#### Extract to read:
Rammed up against a wall by the gates of Paris, Cathérine Millet, curator and art critic, takes off her raincoat and has sex with a number of men. All the while, as agreed between the couple, her long-time lover watches her "nailed by their pricks, like a butterfly".

The most interesting part of Millet's memoir of her sexual encounters with strangers and groups of strangers is that she does not present herself as a seductress. Almost from the moment she loses both her virginity and her Catholic faith at 18, she is completely sexually available to men, preferably lots of them at the same time. More confident naked than clothed, her body seems to become a sort of machine as she attempts to fill the "vacancy" left by the death of God. It is as if the enigmatic Cathérine has stepped out of the novels of Georges Bataille or the films of Luis Buñuel, and into the car parks, offices, museums and singles bars of contemporary Paris, to prove once again that Catholicism and filthy sex go together like salt beef and rye.

The Sexual Life of Cathérine M, with its ironic homage to The Story of O, is really existential pornography – something the French seem to do so much better than the rest of us who are checking in to the Holiday Inn this weekend. Millet's achievement is that she curates or, more accurately, catalogues her sexual adventures with no sense of shame or remorse. She writes about sex as if it were an autopsy, finding time between positions and partners to throw in the odd philosophical insight on landscape, atmosphere, time, space, dirt and numbers.

In cool, spare and formal prose, she states that her place in the world is "not so much amongst the women, facing the men, but alongside the men". I think that what she means here is that her partial sexual taste is for nameless, loveless, faceless sex – although in interviews she has said that she thinks women attach less importance to the sexual act than men do.

#### Supplied material:

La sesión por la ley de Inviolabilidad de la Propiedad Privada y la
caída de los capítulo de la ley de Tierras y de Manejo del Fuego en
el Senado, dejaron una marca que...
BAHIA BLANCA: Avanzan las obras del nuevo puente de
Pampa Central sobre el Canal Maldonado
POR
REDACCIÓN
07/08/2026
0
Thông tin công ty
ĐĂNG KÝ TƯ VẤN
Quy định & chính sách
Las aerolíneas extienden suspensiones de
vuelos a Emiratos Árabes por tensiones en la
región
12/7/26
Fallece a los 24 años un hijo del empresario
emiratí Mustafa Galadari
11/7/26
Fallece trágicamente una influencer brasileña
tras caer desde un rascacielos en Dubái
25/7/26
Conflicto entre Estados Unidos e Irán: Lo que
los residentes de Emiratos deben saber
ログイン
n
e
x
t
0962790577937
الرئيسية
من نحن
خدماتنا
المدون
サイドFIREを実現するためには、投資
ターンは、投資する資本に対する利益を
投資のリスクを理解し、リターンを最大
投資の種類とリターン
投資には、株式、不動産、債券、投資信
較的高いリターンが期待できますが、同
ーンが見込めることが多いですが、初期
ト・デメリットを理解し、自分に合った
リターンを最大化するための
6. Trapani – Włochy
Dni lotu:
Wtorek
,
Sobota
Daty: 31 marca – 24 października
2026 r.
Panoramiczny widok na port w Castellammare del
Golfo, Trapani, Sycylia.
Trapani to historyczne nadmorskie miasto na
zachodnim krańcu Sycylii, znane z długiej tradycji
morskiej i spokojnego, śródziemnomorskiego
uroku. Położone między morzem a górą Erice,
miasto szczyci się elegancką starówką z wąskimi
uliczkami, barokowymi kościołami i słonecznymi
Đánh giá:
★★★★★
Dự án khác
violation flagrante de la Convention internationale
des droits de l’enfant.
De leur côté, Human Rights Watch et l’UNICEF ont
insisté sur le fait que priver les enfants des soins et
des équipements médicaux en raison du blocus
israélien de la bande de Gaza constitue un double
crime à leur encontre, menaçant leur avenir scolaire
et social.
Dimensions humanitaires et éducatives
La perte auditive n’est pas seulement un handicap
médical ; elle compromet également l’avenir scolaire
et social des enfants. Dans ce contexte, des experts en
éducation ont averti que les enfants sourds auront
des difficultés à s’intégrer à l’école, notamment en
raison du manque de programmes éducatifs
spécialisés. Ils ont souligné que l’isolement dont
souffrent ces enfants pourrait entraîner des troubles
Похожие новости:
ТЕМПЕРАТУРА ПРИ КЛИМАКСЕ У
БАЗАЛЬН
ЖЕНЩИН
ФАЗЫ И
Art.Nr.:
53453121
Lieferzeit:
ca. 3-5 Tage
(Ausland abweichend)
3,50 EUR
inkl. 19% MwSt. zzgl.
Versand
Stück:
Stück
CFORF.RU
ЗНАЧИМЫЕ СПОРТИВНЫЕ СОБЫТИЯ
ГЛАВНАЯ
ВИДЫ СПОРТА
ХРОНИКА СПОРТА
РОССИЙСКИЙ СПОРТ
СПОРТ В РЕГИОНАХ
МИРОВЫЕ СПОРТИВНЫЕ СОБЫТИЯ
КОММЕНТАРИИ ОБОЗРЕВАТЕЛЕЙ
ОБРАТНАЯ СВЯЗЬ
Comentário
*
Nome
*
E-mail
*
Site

#### Actions to take:
**1)** In the review of Cathérine Millet's memoir, at what age does she lose both her virginity and her Catholic faith?
**2)** Extend the review of Cathérine Millet's memoir, starting right after its last sentence.

#### Answers provided:
**1)** At 18.

**2)**
Unlike the erotic short stories of Anaïs Nin, which nearly always involve a dance between men and women, the latter revealing, concealing, playfully luring the object of desire into their perfumed webs, there is very little narrative foreplay in Millet's descriptions of her encounters. More interested in sensation than emotion, she lets the nerve endings on the surface of her skin do the talking. When she's aroused, her lips go cold – an observation that excited me more than the eye-watering positions she describes so graphically, and often boringly. In fact, if there is anything that is taboo in Millet's uninhibited memoir, it is emotion. The only thing that is private about her is her inner life.

Yet if her compelling, cool and stylish memoir is about the life of a female body, it is also about a disembodied female body, a number of orifices, genitalia, limbs. In a sense she has less in common with the poetic sadism of de Sade than the often comic masochism of fakirs: those who do weird stuff to get to extreme spiritual states, walking barefoot on hot coals, lying on shards of glass, being buried alive, holding their arms above their head for years at a stretch.

This is supposed to be to do with bodily privation rather than pleasure, but there is also privation at the heart of this sexual memoir. Millet, in my view, does not come across as a transgressive woman who reverses "the classical power game in which men take the lead and women submit", as some critics have asserted.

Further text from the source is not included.